At the beginning of the 20th Century motor boats became more common and fishermen could reach the archipelago daily from the mainland. The seasonal base camps were left deserted. Now fresh fish replaced the previously typical salted salmon and herring at market places.

Traditional landscapes 

The inhabitants of these fishing base camps also brought livestock with them. They grazed freely on the islands and thus created the traditional landscapes of pastures and dry meadows.

Traditional landscapes and an old building-style are still evident at the fishing bases on the islands of Selkäsarvi, Pensaskari and Iso-Huituri.

Smuggling

During the prohibition (1919-1932) the islands were used by smugglers as bases and places to hide their stash.
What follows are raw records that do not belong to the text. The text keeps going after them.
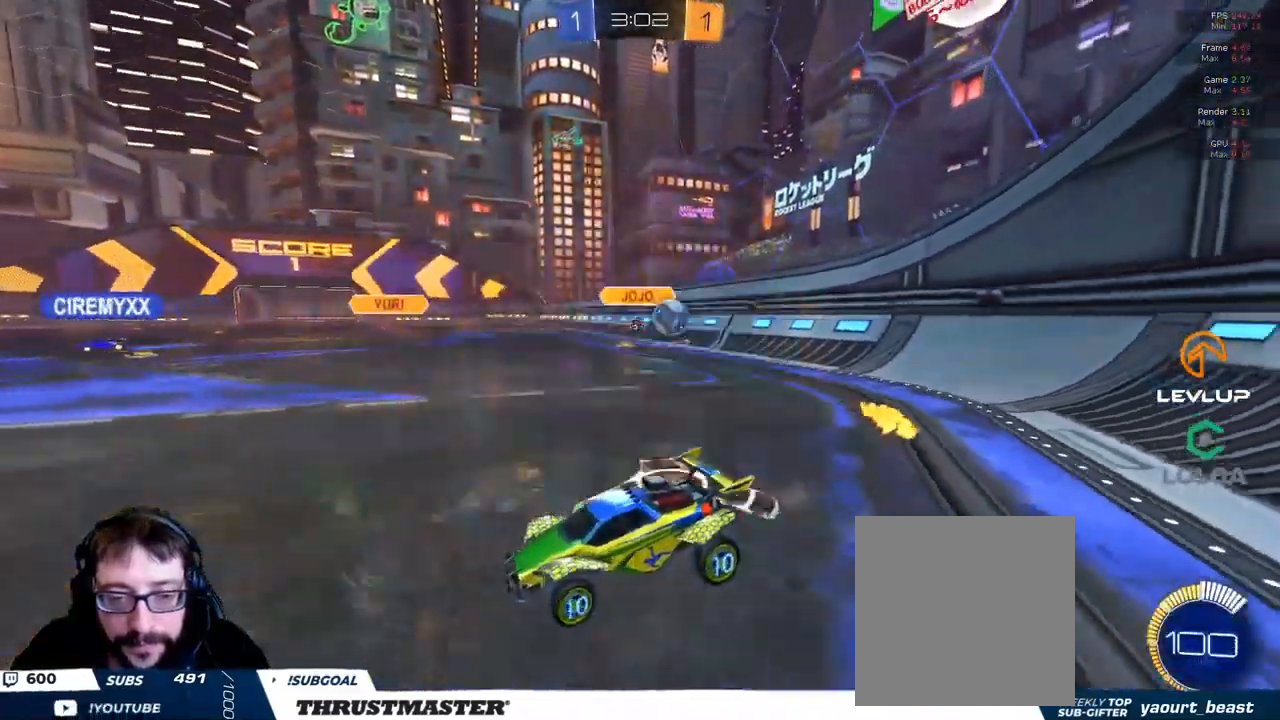
Gameplay with a controller (Xbox layout); each line is a JSON object with the inputs held at the frame after it (dt_ms = milliseconds from this image to that frame). "events" lists button and stick changes between this image and that frame as [ms after this image, input, new state], when the widget could be followed in between.
{"dt_ms": 500, "buttons": ["R2"], "left_stick": "up-left", "right_stick": "center", "events": [[50, "L2", "up"], [117, "left_stick", "up-left"]]}
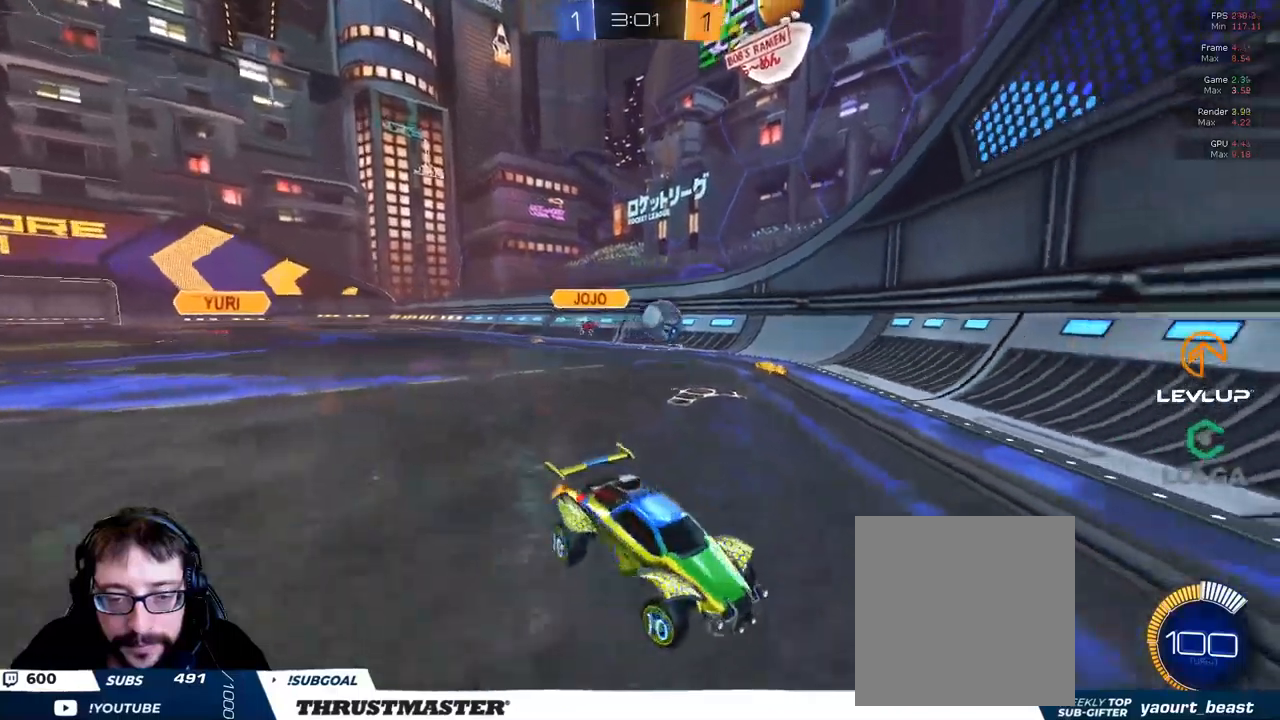
{"dt_ms": 500, "buttons": ["R2"], "left_stick": "up-left", "right_stick": "center", "events": []}
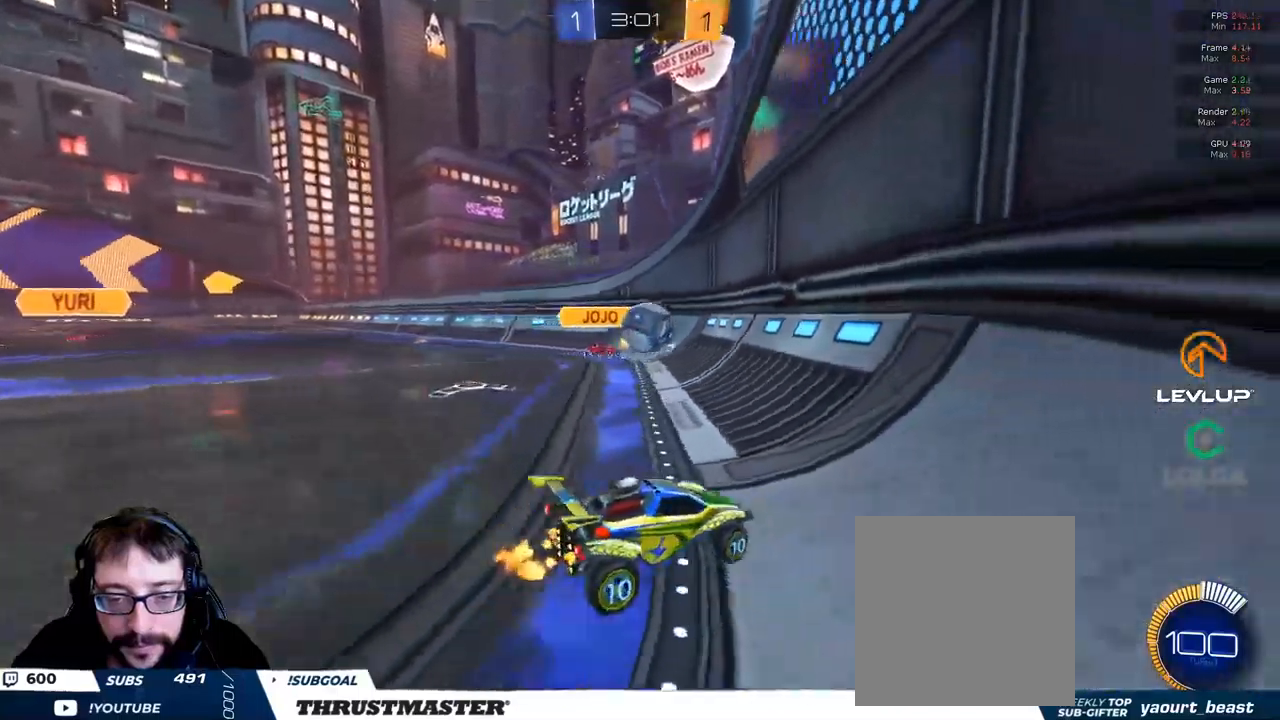
{"dt_ms": 500, "buttons": ["R2"], "left_stick": "up-left", "right_stick": "center", "events": [[17, "left_stick", "right"], [384, "B", "down"], [467, "left_stick", "up-left"], [500, "B", "up"]]}
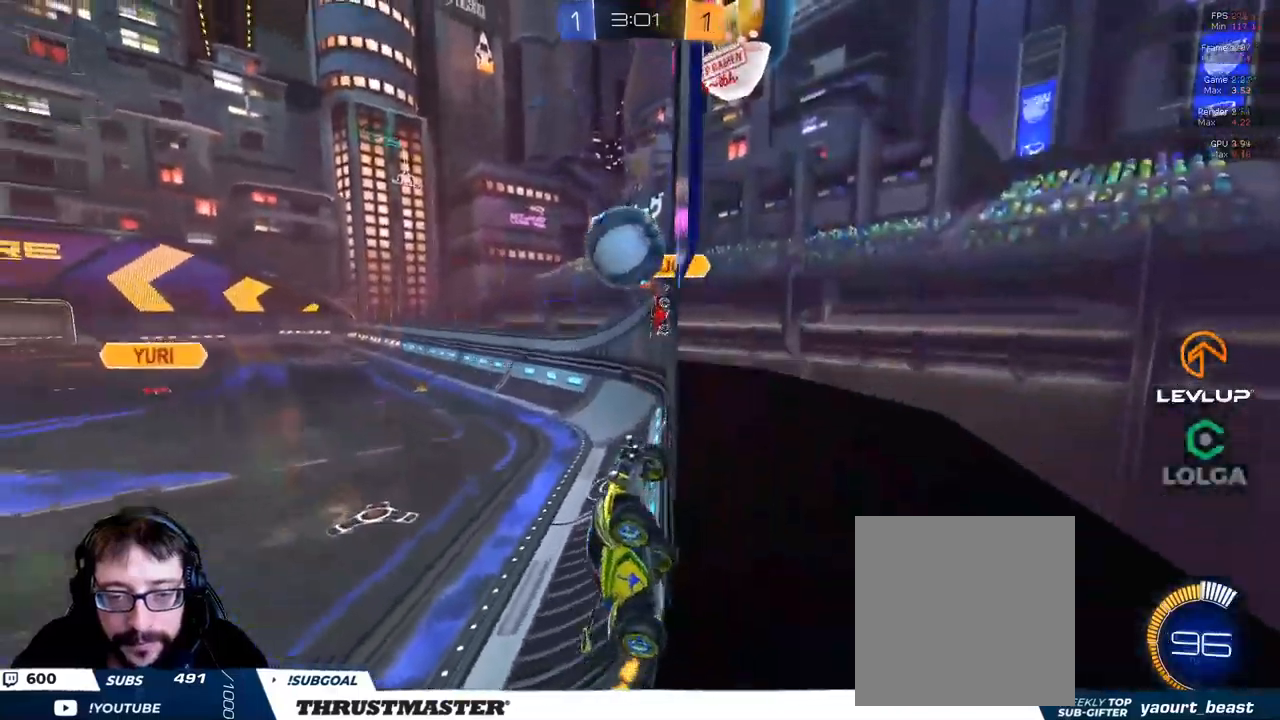
{"dt_ms": 500, "buttons": ["B", "R2"], "left_stick": "center", "right_stick": "center", "events": [[67, "left_stick", "up-right"], [184, "left_stick", "center"], [384, "B", "down"]]}
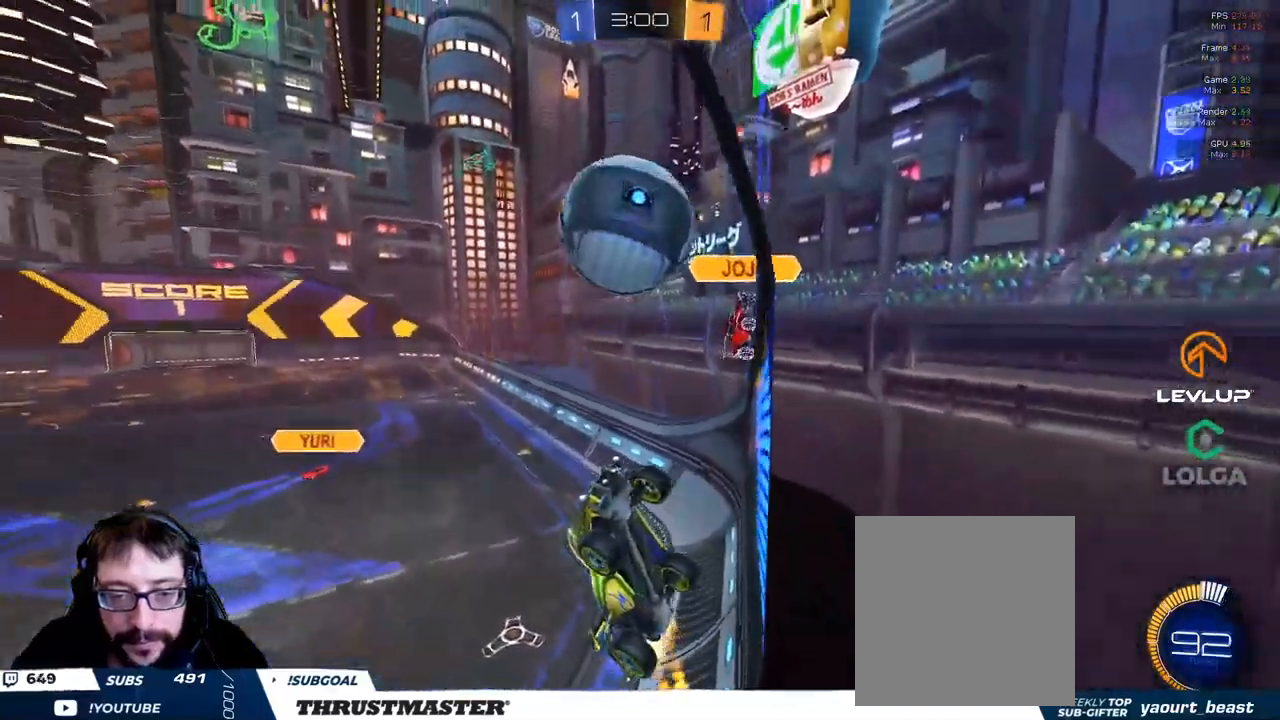
{"dt_ms": 500, "buttons": ["B", "L2", "R2"], "left_stick": "right", "right_stick": "center", "events": [[50, "B", "up"], [217, "left_stick", "down-left"], [267, "A", "down"], [350, "A", "up"], [450, "L2", "down"], [467, "left_stick", "right"], [484, "B", "down"]]}
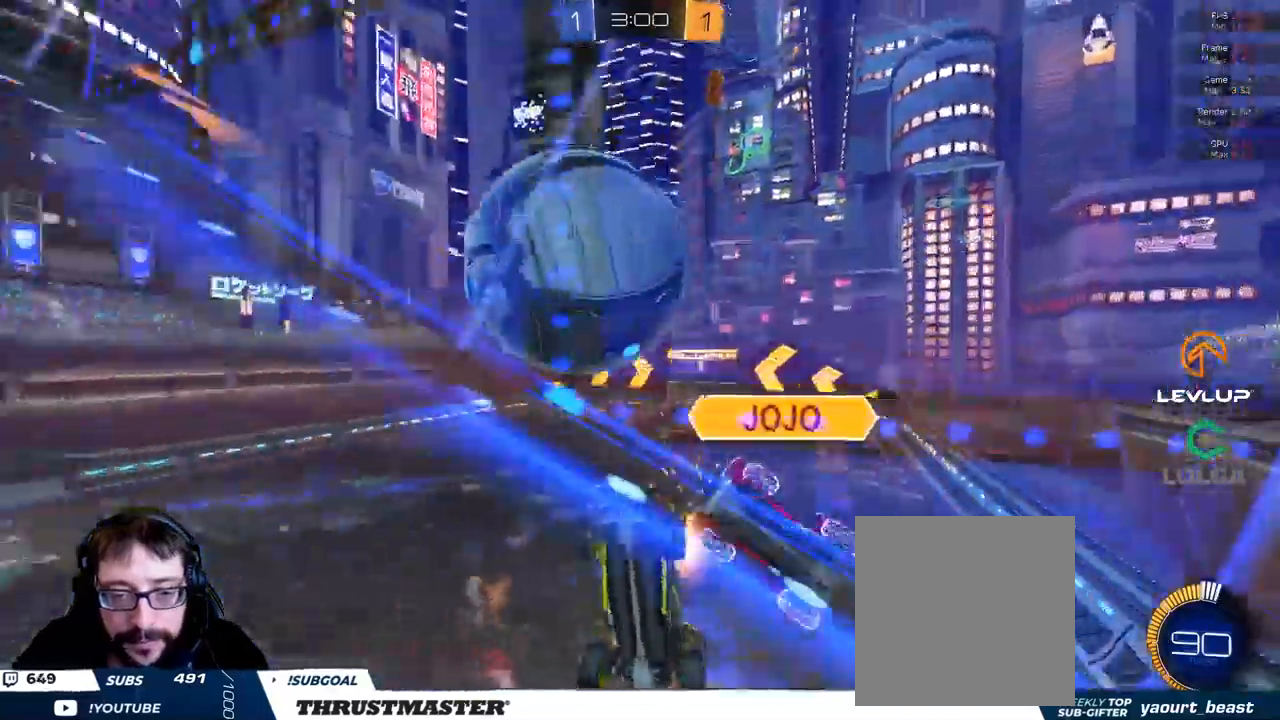
{"dt_ms": 1000, "buttons": ["A", "B", "R2"], "left_stick": "up-right", "right_stick": "center"}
Today ditches are visible where there once were alcohol cellars. The Pirtumatala reef was named during the prohibition when a German ship, the s/s Klara, carrying ‘pirtu', an illegal spirit, sunk there during a storm in 1924.

Ghost stories

According to word of mouth a ghost wandered around the island of Selkä-Sarvi. She was thought to have been a drowned wife of a fisherman. There are similar stories of ghosts from other islands in the area. They were not necessarily ill-spirited, although stories of them were told to scare local children. There is a story that a ghost woke a fisher, sleeping on an islet, just as his boat was about to be swept away by the rising tide.